*** Opening Records shown ***

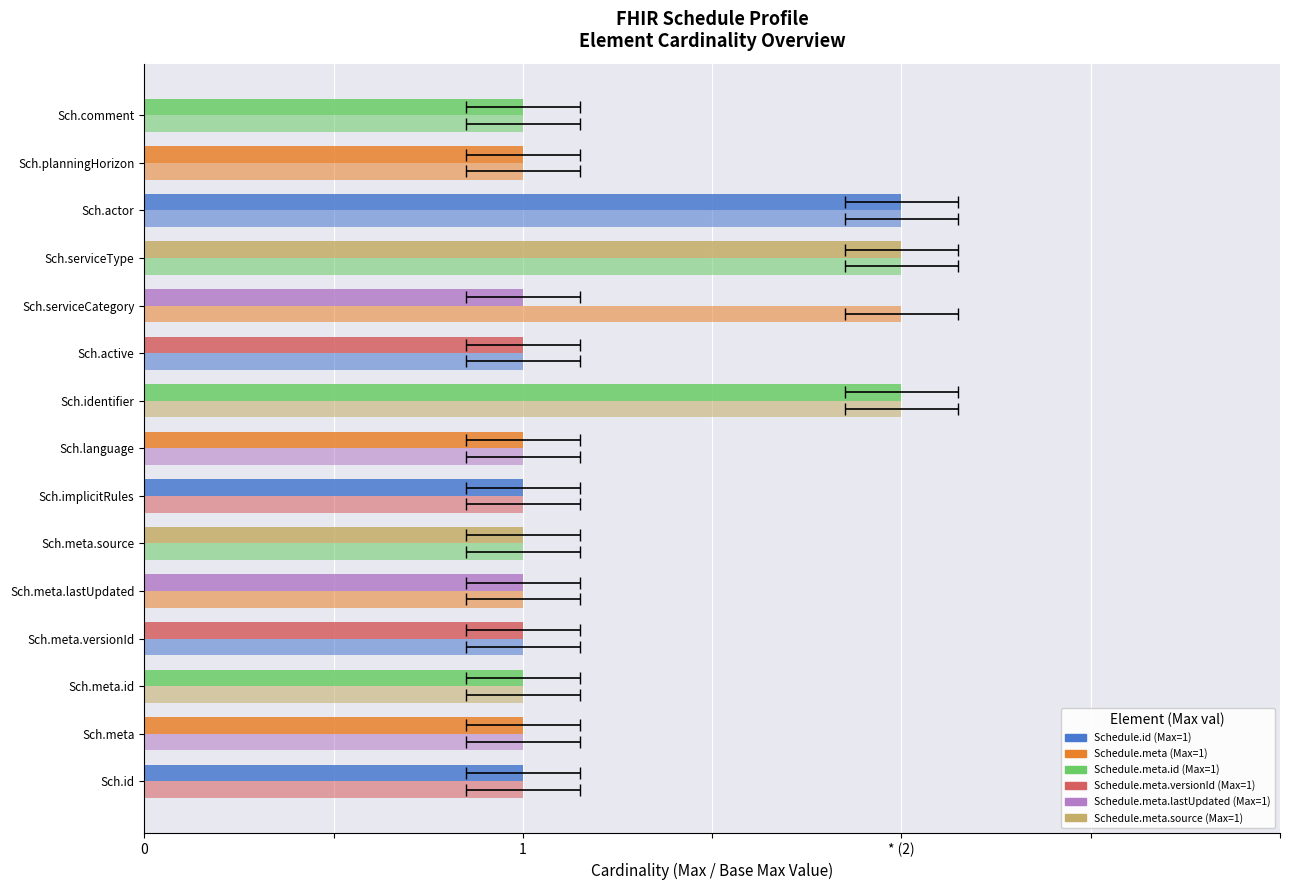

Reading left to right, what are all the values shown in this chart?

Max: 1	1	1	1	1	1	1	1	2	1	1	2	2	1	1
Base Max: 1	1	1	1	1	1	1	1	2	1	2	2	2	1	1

*** Closing Records shown ***
*** Opening Records shown ***

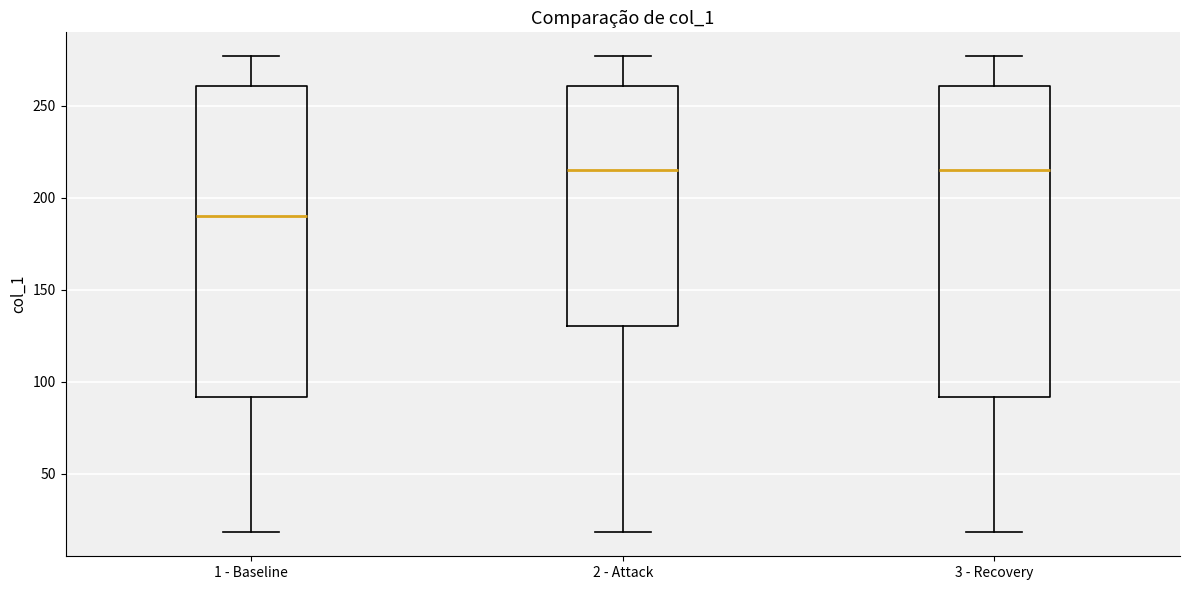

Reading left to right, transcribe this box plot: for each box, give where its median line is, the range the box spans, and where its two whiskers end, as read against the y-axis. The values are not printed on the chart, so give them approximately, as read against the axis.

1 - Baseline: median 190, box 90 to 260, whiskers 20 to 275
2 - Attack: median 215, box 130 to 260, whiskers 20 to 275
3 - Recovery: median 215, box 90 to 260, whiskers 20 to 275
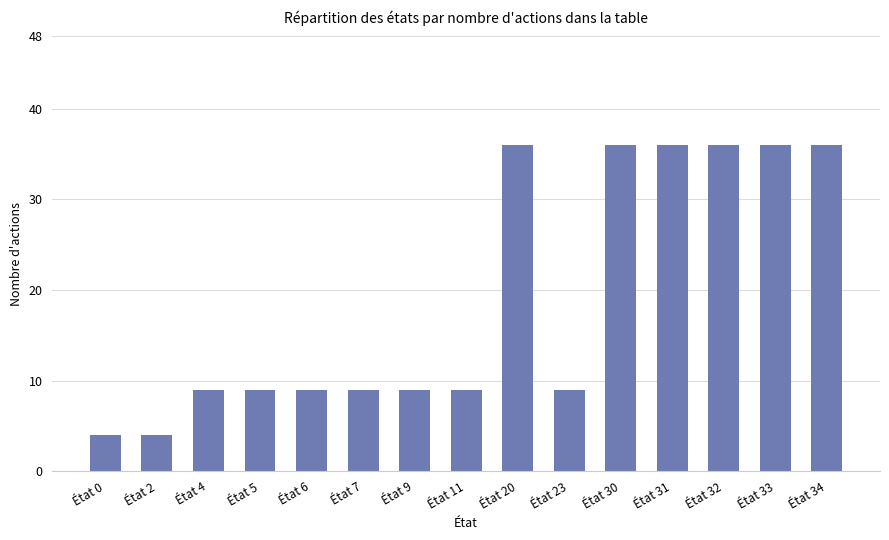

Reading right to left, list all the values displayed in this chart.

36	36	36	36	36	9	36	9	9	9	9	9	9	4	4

*** Closing Records shown ***

Your goal | Count how many lines of the entries above contain the string "chart", treating uppercase and lowercase as different. Reply with the number alone.

Response to this task | 3